Marsel Oscar Reinoso surrendered to Opa Locka Police on Friday.

Reinoso, who is the owner of the car police said was involved in the hit and run, was taken to the Miami-Dade Police Department where he was interviewed and arrested on a charge of leaving the scene of a crash involving death.

CBS4’s Peter D’Oench discovered that the 33-year-old Reinoso has an extensive criminal history. Records show he has been arrested for possession of marijuana, making threatening phone calls, petit theft, assault, burglary, possession of a weapon by a felon, driving while his license was revoked and disobeying a red light.

Police said a car struck and killed 84-year old David Contreras on Wednesday evening while crossing the street at the 2700 block of NW 135th Street.

Surveillance cameras captured the driver get out of the SUV, walk toward the man’s body, then turn around and run back to the vehicle, jump inside and take off.

Miami-Dade Police Detective Alvaro Zabaleta told D’oench that police are troubled by the driver’s behavior.

“The witnesses said the driver stopped, got out of his vehicle, ran toward the victim, looked at the victim and did not render aid or call 911. He didn’t try to help him and he ran back towards the car and fled the scene,” said Zabaleta.
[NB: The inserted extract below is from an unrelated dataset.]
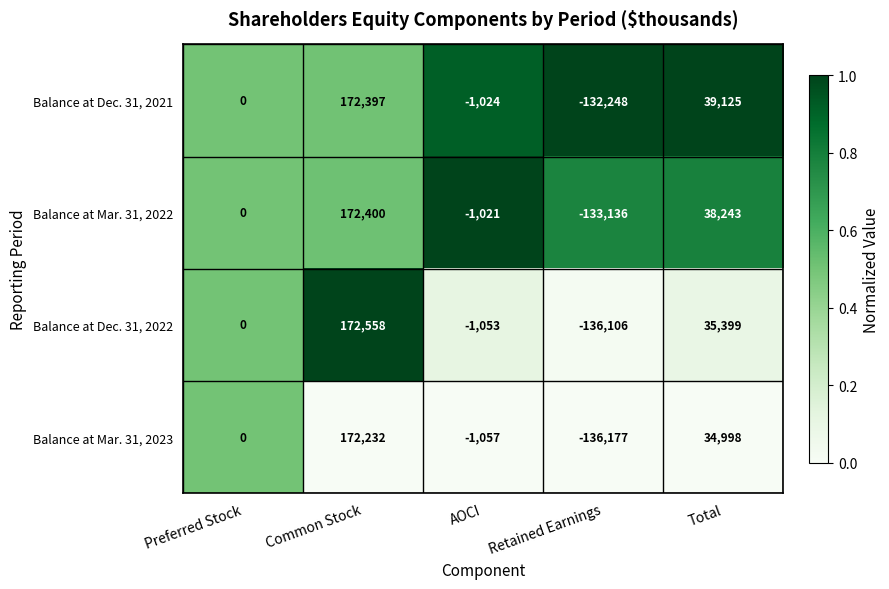

Which series has the largest total across all categories?

Balance at Dec. 31, 2021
He said, “You’re talking about somebody’s life. That is somebody’s loved one. Somebody’s brother, sister or husband. It is somebody’s life. It is not a sack of potatoes where you leave him lying in the street. At least call 911. This individual didn’t deserve that. This was a total disregard for life.”

Detectives said there was also a female passenger in the vehicle.
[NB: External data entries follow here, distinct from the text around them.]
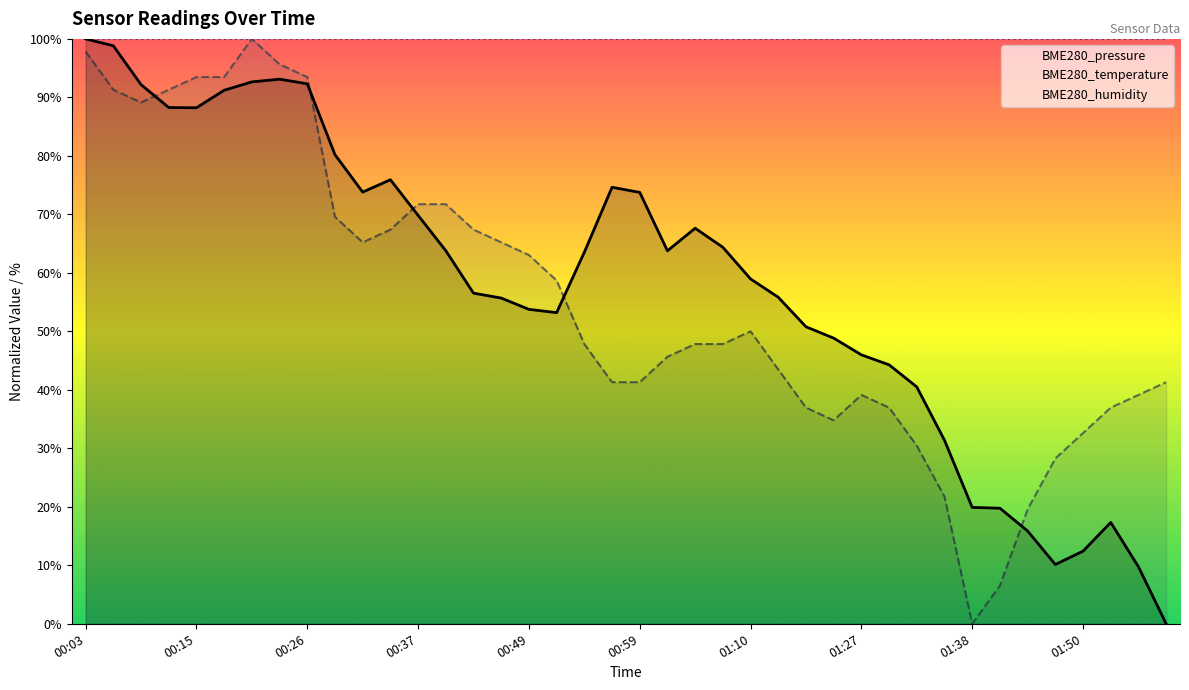

The value of BME280_temperature (norm) at 17 is 58.7. True or false?

True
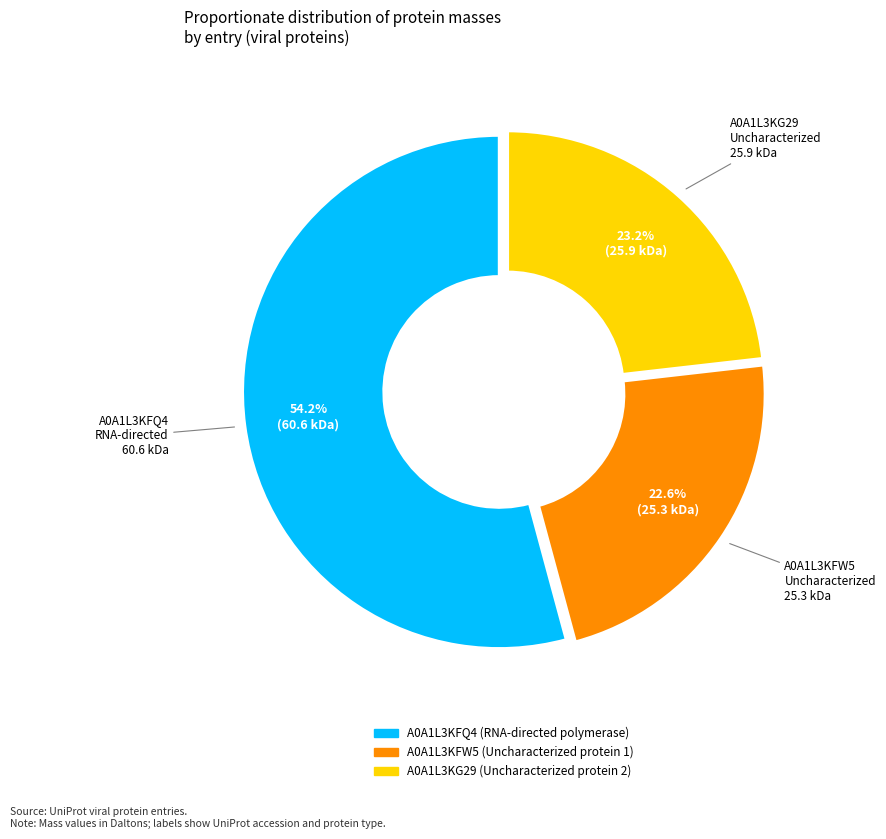

Does any single category account for the majority?

Yes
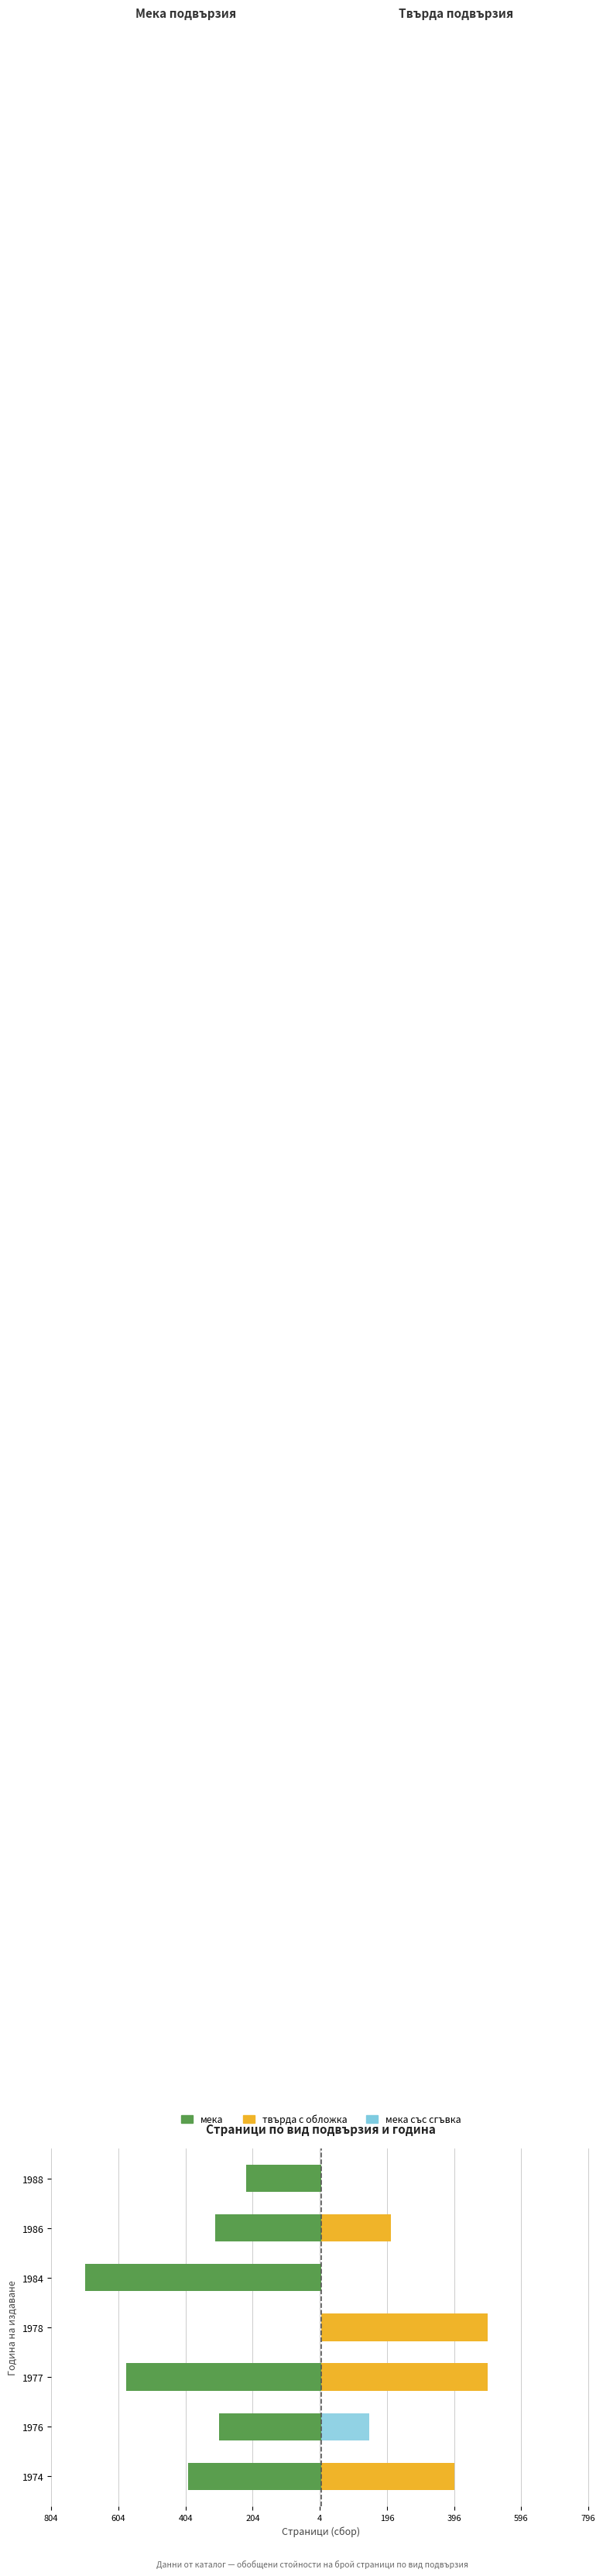

List the series in order of their peak value, highest first.

твърда с обложка, мека със сгъвка, мека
Police found Reinoso’s abandoned Infinity SUV, which had extensive front-end damage, about a block away on Sabur Lane.

Friends and neighbors said Contreras lived alone in an efficiency apartment in a home near the area where he lost his life.

Danny Varela said Contreras “was a very good guy, very honorable. He was very loving. He would go out at night to buy cigarettes. He would walk alone.”

Ernestina Borrell, a neighbor, said, “It’s terrible, all the news about people hitting people. This is a human being.”

Malthide Poteu said, “I feel very sad for him. That could happen to me or any other person.”